* Begin SUPPLIED INFORMATION *
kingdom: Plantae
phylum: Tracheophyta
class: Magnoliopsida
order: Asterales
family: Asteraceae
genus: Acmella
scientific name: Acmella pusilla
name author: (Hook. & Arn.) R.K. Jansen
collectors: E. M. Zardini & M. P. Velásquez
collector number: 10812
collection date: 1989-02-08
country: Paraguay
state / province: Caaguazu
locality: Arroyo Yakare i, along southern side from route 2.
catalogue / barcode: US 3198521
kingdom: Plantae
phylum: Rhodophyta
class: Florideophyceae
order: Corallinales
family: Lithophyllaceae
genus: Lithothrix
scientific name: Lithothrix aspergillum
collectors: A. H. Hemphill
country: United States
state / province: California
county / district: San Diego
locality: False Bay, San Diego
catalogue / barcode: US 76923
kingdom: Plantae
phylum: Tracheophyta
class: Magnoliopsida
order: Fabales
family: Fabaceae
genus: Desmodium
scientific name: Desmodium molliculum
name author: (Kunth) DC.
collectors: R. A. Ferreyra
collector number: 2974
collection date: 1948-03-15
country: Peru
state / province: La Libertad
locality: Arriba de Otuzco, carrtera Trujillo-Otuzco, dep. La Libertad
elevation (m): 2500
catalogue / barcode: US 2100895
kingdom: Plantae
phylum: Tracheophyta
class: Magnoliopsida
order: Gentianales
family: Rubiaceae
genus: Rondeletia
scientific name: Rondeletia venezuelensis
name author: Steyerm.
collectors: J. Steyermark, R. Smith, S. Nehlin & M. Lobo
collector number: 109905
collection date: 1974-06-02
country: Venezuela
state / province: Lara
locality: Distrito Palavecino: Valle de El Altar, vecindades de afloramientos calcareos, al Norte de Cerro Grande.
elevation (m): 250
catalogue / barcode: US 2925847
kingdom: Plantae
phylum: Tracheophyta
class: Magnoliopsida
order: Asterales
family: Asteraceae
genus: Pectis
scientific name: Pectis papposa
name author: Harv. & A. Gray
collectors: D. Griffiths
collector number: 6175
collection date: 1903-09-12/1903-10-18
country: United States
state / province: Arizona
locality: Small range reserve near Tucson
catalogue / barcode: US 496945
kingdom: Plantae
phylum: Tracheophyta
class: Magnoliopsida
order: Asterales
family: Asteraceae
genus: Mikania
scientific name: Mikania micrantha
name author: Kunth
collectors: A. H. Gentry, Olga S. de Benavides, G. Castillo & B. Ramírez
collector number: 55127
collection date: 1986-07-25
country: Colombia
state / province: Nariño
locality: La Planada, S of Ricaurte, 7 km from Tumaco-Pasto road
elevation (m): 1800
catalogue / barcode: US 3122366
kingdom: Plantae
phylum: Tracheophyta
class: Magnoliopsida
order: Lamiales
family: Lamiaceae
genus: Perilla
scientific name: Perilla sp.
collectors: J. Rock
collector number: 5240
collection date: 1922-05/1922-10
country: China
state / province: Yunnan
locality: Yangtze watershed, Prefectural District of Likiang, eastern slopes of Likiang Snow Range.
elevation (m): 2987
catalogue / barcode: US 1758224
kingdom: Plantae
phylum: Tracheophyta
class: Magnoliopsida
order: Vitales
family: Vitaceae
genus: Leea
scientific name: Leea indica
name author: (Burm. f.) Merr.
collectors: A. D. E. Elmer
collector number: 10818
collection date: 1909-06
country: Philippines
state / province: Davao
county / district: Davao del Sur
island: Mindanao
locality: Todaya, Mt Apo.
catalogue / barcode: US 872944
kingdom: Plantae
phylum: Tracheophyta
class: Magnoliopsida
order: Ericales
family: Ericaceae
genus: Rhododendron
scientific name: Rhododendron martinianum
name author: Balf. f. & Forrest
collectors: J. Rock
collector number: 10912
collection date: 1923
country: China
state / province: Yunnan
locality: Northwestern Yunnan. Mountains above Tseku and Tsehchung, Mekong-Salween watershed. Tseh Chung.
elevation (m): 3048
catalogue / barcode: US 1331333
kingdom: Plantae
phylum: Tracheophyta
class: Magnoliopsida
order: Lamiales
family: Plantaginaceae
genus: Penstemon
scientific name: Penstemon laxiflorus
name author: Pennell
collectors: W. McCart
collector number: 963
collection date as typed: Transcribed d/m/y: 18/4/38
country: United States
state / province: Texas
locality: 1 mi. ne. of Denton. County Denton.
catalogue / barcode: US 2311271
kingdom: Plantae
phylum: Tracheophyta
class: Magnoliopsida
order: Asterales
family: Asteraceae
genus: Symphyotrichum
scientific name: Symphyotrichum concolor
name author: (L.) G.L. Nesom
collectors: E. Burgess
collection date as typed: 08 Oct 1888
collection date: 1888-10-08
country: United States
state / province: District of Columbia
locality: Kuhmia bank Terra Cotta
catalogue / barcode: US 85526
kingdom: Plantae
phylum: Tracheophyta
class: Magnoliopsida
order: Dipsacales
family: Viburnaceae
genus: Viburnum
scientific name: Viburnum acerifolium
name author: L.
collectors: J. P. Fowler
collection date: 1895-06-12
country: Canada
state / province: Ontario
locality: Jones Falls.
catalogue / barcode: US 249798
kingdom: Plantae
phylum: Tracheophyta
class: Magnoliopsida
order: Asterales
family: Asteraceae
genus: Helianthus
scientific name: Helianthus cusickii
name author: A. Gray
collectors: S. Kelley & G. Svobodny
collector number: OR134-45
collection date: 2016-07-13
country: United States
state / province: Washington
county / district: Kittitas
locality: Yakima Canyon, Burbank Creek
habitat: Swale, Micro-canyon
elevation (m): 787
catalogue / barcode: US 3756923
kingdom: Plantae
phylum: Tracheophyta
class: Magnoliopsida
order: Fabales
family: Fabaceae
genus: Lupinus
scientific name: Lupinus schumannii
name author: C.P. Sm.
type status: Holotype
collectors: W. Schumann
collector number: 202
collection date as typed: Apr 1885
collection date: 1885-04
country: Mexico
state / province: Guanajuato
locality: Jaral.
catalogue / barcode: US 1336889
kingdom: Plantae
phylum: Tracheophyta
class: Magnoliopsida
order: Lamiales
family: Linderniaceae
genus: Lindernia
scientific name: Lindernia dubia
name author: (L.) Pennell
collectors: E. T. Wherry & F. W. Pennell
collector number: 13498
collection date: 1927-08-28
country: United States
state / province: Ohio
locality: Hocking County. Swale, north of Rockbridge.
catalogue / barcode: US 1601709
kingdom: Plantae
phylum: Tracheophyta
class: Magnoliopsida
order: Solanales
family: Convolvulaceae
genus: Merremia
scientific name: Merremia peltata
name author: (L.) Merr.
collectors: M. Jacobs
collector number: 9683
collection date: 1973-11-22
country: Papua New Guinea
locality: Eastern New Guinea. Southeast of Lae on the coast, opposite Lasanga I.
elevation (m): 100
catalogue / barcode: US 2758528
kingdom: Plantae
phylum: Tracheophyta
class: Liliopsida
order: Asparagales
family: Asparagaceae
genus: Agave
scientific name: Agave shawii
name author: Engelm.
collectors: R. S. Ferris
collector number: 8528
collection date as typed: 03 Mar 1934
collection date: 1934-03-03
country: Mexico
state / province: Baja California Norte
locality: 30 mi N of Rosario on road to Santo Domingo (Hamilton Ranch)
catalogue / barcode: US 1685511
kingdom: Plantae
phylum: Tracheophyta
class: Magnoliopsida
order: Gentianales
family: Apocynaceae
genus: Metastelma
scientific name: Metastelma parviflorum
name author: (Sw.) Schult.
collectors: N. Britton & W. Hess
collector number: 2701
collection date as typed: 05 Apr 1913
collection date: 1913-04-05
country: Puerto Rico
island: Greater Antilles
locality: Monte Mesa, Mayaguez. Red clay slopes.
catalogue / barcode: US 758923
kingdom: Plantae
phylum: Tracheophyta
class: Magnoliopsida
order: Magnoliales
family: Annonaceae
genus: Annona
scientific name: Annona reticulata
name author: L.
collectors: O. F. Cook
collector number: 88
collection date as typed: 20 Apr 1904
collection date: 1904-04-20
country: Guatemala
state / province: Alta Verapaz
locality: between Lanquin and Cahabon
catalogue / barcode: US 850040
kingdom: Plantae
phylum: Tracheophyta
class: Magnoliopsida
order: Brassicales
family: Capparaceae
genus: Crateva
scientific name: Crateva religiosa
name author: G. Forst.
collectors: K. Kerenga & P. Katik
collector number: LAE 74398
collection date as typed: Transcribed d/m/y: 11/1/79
* End SUPPLIED INFORMATION *
→ PROBLEM TO WORK ON: Could you copy the records above word for word, starting at the line that contains "collection date as typed: 05 Apr 1913" and continuing to the end of the records?

→ EXERCISE RESULT:
collection date as typed: 05 Apr 1913
collection date: 1913-04-05
country: Puerto Rico
island: Greater Antilles
locality: Monte Mesa, Mayaguez. Red clay slopes.
catalogue / barcode: US 758923
kingdom: Plantae
phylum: Tracheophyta
class: Magnoliopsida
order: Magnoliales
family: Annonaceae
genus: Annona
scientific name: Annona reticulata
name author: L.
collectors: O. F. Cook
collector number: 88
collection date as typed: 20 Apr 1904
collection date: 1904-04-20
country: Guatemala
state / province: Alta Verapaz
locality: between Lanquin and Cahabon
catalogue / barcode: US 850040
kingdom: Plantae
phylum: Tracheophyta
class: Magnoliopsida
order: Brassicales
family: Capparaceae
genus: Crateva
scientific name: Crateva religiosa
name author: G. Forst.
collectors: K. Kerenga & P. Katik
collector number: LAE 74398
collection date as typed: Transcribed d/m/y: 11/1/79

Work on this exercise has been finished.